Brief 1:
Rewrite the records from their first line through the line containing "Surfside FL 33154", inclusive, swapping "Watch Video" for "Play Video" and leaving everything else unchanged.

Text segment:
↓↓↓

The trouble with proofs outside of mathematics is none of them can ever be proved factually correct. Mathematic laws only require logical consistency, whereas natural science laws must instead be constantly tested against observations to prove their continued relevance. Proving, refining, and likely rewriting the above formulas must involve applying ongoing observations against them and seeing what happens.

An admitted lack of time necessitates postponing an in-depth check for this essay. Instead, let us quickly gut-check the logic: the more parties and jurisdictions involved, the more risk. Advance payments increase risk, while post-payments reduce it. The relationship has profound influence – unfamiliarity between the originator and recipient can exponentially increase risk. Conversely, the relationship’s uncertainty is mitigated by repeated payments between the parties.

Generally, the logic makes sense at this time and we look forward to revisiting and revising this in the future.

### holding steady

It is easy to assume this equilibrium will soon receive a rebalance. A globalized, digital economy demands payments at their extremes: transactions that can be made near instantaneously, involve dozens of parties, and cross multiple jurisdictions. New enabling technologies and payment models continue to emerge at a rapid clip, powered by the likes of blockchain, novel messaging standards (e.g. ISO20022) and cloud computing. Could these fundamental relationships break when pushed to such limits?

A look back at the proposed laws in light of these and other modern changes makes it clear the logical underpinnings of payments will not be upset anytime soon. Velocity has increased, as has risk; value has diminished while velocity has increased; vulnerability spikes for new channels and is mitigated over time with refinements, and so on. Much like how the laws of motion apply the same to a sparrow as a fighter-jet, the inherent relationships between payment characteristics appear constant.

↑↑↑

Brief 2:
Reproduce the passage on payment risk in full, word for word.

Source data:
↓↓↓

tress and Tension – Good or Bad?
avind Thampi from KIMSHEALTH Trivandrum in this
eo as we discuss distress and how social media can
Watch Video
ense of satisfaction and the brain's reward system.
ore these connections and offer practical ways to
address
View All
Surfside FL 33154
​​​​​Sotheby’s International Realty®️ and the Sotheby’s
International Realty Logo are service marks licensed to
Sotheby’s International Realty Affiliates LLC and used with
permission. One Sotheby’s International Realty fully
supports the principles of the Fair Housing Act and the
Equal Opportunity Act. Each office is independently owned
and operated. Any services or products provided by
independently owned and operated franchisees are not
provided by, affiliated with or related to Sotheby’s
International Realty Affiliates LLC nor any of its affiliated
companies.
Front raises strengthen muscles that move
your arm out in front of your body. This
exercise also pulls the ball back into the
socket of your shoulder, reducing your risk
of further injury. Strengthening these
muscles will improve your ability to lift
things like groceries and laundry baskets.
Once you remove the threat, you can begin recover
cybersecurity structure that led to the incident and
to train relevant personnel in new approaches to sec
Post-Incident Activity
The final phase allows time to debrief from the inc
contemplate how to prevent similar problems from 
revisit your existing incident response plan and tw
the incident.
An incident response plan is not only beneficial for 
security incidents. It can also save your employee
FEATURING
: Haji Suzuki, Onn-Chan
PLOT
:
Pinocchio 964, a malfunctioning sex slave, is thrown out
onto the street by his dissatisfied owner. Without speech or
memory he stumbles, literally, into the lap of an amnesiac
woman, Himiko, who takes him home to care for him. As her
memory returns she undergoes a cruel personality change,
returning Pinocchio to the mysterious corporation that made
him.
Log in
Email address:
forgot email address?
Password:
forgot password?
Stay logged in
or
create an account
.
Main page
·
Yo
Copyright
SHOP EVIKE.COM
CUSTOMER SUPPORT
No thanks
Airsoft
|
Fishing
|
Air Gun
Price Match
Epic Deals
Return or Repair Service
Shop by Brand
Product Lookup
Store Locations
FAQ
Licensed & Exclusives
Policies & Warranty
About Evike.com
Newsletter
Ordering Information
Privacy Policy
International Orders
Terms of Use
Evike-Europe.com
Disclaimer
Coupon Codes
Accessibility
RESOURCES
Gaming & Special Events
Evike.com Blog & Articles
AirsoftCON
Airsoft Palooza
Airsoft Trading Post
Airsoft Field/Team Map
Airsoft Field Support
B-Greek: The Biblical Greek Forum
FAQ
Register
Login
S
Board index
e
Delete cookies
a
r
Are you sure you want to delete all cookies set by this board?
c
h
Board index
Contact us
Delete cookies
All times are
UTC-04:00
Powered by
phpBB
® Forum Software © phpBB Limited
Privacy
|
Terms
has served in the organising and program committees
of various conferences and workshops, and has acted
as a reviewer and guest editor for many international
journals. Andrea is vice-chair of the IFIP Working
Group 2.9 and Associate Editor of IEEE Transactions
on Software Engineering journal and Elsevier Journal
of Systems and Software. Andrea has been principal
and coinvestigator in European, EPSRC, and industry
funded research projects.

↑↑↑

Expected output 1:
tress and Tension – Good or Bad?
avind Thampi from KIMSHEALTH Trivandrum in this
eo as we discuss distress and how social media can
Play Video
ense of satisfaction and the brain's reward system.
ore these connections and offer practical ways to
address
View All
Surfside FL 33154

Expected output 2:
The trouble with proofs outside of mathematics is none of them can ever be proved factually correct. Mathematic laws only require logical consistency, whereas natural science laws must instead be constantly tested against observations to prove their continued relevance. Proving, refining, and likely rewriting the above formulas must involve applying ongoing observations against them and seeing what happens.

An admitted lack of time necessitates postponing an in-depth check for this essay. Instead, let us quickly gut-check the logic: the more parties and jurisdictions involved, the more risk. Advance payments increase risk, while post-payments reduce it. The relationship has profound influence – unfamiliarity between the originator and recipient can exponentially increase risk. Conversely, the relationship’s uncertainty is mitigated by repeated payments between the parties.

Generally, the logic makes sense at this time and we look forward to revisiting and revising this in the future.

### holding steady

It is easy to assume this equilibrium will soon receive a rebalance. A globalized, digital economy demands payments at their extremes: transactions that can be made near instantaneously, involve dozens of parties, and cross multiple jurisdictions. New enabling technologies and payment models continue to emerge at a rapid clip, powered by the likes of blockchain, novel messaging standards (e.g. ISO20022) and cloud computing. Could these fundamental relationships break when pushed to such limits?

A look back at the proposed laws in light of these and other modern changes makes it clear the logical underpinnings of payments will not be upset anytime soon. Velocity has increased, as has risk; value has diminished while velocity has increased; vulnerability spikes for new channels and is mitigated over time with refinements, and so on. Much like how the laws of motion apply the same to a sparrow as a fighter-jet, the inherent relationships between payment characteristics appear constant.